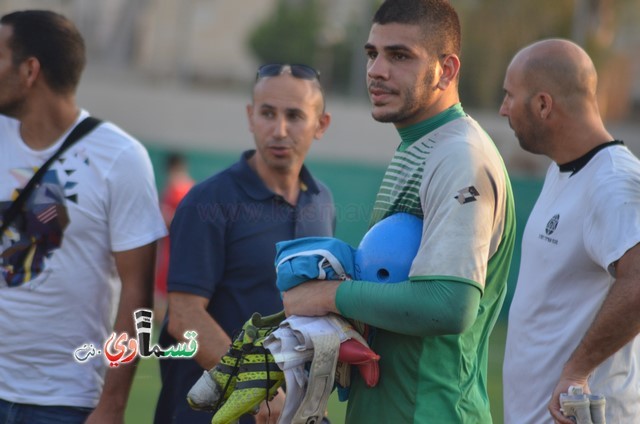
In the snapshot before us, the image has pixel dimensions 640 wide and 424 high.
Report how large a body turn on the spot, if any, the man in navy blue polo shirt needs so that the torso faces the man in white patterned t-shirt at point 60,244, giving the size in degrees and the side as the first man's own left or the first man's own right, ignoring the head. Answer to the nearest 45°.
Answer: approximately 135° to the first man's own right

...

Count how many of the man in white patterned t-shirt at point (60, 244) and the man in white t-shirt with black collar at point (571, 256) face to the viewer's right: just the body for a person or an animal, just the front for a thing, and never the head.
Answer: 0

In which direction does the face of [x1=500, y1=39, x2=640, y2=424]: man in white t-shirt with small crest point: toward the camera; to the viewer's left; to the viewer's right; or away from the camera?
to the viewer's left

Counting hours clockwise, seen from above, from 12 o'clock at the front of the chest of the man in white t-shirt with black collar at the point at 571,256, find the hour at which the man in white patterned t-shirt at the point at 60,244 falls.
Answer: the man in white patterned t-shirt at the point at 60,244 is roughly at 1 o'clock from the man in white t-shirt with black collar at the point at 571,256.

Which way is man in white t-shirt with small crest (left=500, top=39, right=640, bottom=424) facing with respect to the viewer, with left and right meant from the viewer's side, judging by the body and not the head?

• _Work instructions_:
Please give the lines of the listing between the line holding "In the snapshot" and the line holding "Answer: approximately 135°", inclusive, as a JSON list of strings with one string per line and blank lines left out.

• _Exercise solution_:
[
  "In the snapshot before us, the image has pixel dimensions 640 wide and 424 high.",
  "Report how large a body turn on the spot, if any, the man in navy blue polo shirt needs so that the torso faces the man in white patterned t-shirt at point 60,244, giving the size in degrees and the side as the first man's own left or the first man's own right, ignoring the head. Answer to the nearest 45°.",
  "Answer: approximately 135° to the first man's own right"
]